Appellant assigns as error the overruling of his objections to questions which the solicitor asked the deputy sheriff concerning the foot tracks. In our opinion this testimony was properly admitted in evidence. When this testimony was offered, the State's witness, Kenneth Lee Smith, had already testified as an eyewitness to defendant's commission of the crimes with which he was charged and concerning the exact route he and defendant had walked over at the time. The court instructed the jury that the evidence with reference to footprints was offered, not as substantive evidence, but merely as corroborative evidence. The case of State v. Palmer, 230 N.C. 205, 52 S.E.2d 908, cited by appellant, is clearly distinguishable on its facts. In that case there was no evidence linking defendants to the scene of the crime other than insufficiently identified footprints and tire tracks.

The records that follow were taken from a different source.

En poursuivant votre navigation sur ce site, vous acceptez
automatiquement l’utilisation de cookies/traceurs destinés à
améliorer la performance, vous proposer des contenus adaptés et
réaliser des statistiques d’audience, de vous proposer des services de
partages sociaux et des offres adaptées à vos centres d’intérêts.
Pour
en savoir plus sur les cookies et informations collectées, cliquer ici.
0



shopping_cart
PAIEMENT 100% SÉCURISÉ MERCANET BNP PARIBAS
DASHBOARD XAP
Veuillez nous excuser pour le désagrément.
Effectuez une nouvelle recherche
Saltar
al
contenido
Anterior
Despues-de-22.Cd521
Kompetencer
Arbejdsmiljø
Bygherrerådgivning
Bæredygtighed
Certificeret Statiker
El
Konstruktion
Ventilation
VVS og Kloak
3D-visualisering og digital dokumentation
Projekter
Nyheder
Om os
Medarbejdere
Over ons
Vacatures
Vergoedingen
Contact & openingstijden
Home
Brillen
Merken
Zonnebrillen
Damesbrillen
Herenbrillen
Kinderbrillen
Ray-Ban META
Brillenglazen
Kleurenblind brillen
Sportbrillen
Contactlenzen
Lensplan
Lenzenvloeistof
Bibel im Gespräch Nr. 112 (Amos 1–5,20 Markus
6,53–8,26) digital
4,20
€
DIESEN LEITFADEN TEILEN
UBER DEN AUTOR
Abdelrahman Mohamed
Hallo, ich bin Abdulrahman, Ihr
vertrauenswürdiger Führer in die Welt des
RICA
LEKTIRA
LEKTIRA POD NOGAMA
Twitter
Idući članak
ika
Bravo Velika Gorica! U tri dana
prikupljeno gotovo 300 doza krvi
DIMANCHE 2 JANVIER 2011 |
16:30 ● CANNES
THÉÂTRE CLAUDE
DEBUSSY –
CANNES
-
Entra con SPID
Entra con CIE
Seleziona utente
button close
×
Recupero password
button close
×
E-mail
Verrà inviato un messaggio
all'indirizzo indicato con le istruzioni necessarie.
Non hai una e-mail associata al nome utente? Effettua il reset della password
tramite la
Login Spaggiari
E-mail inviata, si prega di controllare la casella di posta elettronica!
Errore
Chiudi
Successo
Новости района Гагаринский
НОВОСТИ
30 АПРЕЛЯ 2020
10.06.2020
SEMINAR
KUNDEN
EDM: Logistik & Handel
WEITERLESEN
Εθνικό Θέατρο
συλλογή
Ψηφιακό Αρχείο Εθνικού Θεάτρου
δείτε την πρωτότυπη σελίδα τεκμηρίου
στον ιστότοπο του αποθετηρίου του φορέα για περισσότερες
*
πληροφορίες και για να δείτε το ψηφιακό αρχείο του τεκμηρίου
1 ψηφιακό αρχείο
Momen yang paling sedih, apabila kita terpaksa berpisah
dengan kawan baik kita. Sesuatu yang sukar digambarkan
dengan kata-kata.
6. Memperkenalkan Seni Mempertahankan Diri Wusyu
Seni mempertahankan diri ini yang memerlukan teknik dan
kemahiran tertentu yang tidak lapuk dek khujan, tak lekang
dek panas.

Appellant assigns as error the judgment imposing sentence of imprisonment of from five to seven years, pointing out that the court in charging the jury on the second count failed to require the jury to find that the larceny was committed by breaking and entering. Appellant contends that, since the property stolen was not more than $200.00 in value, under the court's charge the jury's verdict on the second count amounted to a finding of guilt of misdemeanor larceny. Even so, the two counts were consolidated for judgment and the punishment imposed was within the statutory maximum authorized by the jury's verdict on the first count. "When one judgment is entered after conviction of more than one count in a multiple count bill, the judgment will be sustained if the judgment does not exceed that which is permissible on the count which carries the greater or greatest punishment." State v. Raynes, 272 N.C. 488, 490, 158 S.E.2d 351, 353; State v. Smith, 266 N.C. 747, 147 S.E.2d 165; State v. White, 2 N.C. App. 398, 163 S.E.2d 82.
Appellant has made a number of other assignments of error, all of which we have carefully examined and in none of which we find prejudicial error.
No error.
Chief Judge MALLARD and Judge HEDRICK concur.